Certamente os distribuidores de drogas jamais levarão consigo uma
quantidade maior do que a “suficiente para o consumo médio individual
por cinco dias”, e, deste modo, não incorrerão em crime.
Por
fim, o Anteprojeto, tratando dos crimes de terrorismo, exclui de crime
tais atividades quando movidas por “propósitos sociais ou com fins
reivindicatórios” (art. 239, Parágrafo Sétimo).
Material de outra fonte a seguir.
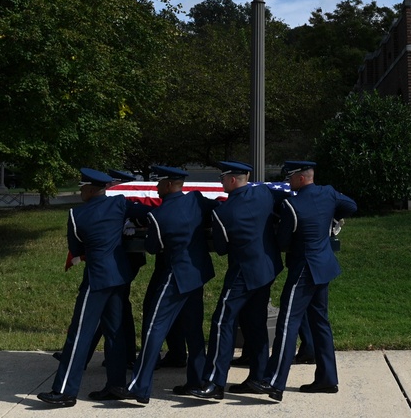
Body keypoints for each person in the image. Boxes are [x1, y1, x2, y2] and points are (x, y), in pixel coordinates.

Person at [248, 161, 357, 402]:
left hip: (304, 270)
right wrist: (328, 218)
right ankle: (327, 379)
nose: (288, 183)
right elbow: (351, 206)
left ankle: (273, 382)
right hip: (323, 267)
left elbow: (283, 241)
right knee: (320, 323)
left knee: (287, 325)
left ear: (299, 178)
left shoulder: (292, 205)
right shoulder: (328, 193)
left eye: (290, 178)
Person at [37, 168, 147, 408]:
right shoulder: (119, 204)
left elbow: (76, 250)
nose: (80, 191)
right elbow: (144, 213)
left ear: (89, 189)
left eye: (82, 188)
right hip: (118, 277)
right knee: (115, 332)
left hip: (96, 279)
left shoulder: (77, 215)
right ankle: (116, 385)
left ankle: (65, 391)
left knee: (79, 335)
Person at [109, 165, 217, 404]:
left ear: (169, 185)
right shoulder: (197, 201)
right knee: (194, 331)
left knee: (153, 329)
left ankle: (139, 387)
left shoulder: (159, 216)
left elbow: (152, 248)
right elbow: (217, 209)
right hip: (197, 275)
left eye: (158, 184)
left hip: (175, 277)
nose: (156, 188)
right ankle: (196, 381)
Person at [190, 161, 282, 400]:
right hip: (268, 268)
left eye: (222, 178)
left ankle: (215, 382)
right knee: (255, 322)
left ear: (232, 180)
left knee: (222, 321)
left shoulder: (223, 212)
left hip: (244, 271)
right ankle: (258, 377)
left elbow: (221, 248)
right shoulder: (263, 193)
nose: (220, 182)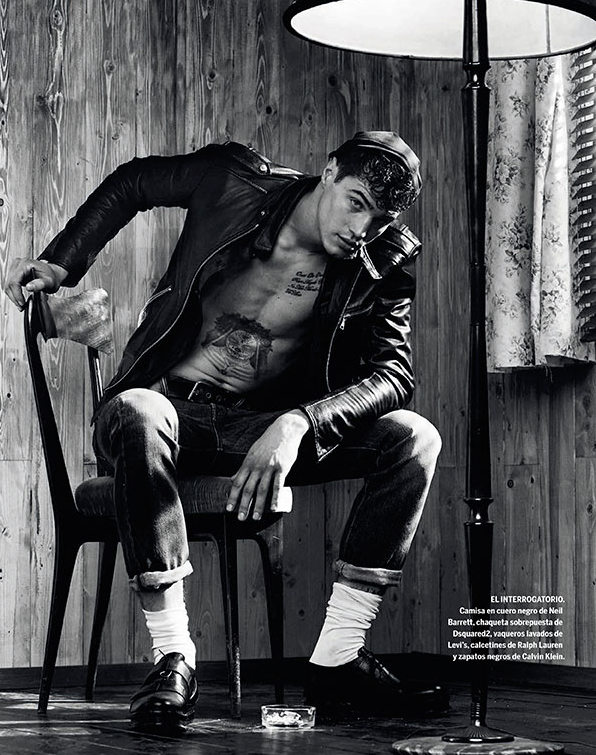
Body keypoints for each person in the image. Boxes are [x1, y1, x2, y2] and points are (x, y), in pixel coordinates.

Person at [4, 131, 446, 731]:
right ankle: (173, 657)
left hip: (257, 428)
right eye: (356, 202)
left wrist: (299, 422)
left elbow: (394, 374)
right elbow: (134, 182)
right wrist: (62, 261)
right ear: (329, 171)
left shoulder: (383, 260)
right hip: (167, 406)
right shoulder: (233, 181)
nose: (361, 229)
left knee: (414, 438)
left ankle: (339, 656)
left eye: (379, 219)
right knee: (140, 411)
Certamente o limite dos
meios utilizados para ser configurado ou não em crime será definido pelo
juiz, mas, com esta lei, por exemplo, os jovens que tomaram a reitoria
da USP no fim do ano passado, não teriam incorrido em crime algum. Como
dissemos anteriormente, a exaltação da liberdade individual por cima do
bem comum da população degrada a sociedade e mina a força da autoridade
constituída.
Repito
o que afirmei no começo desta entrevista – são muitos os pontos
positivos do Anteprojeto, mas agora se faz necessário ressaltar as suas
deficiências para que, enquanto ainda houver tempo, possamos
solucioná-las de modo democrático.
Será que a proposta contida no Anteprojeto contempla a vontade de toda a população brasileira?
A
resposta a esta pergunta corresponde, em parte, ao final do que foi
dito na pergunta anterior: A maior parte do Anteprojeto contempla a
vontade de toda a população brasileira, mas existem pontos complicados,
que devem ser revistos e adaptados aos valores próprios da nossa
sociedade.
Não
podemos permitir que novamente – como vem ocorrendo nos últimos anos no
Brasil – a opinião de pessoas que se creem “iluminadas” e com a “missão
de iluminar” o ordenamento jurídico brasileiro, corrompam nossos
valores e as opiniões da imensa maioria do povo brasileiro.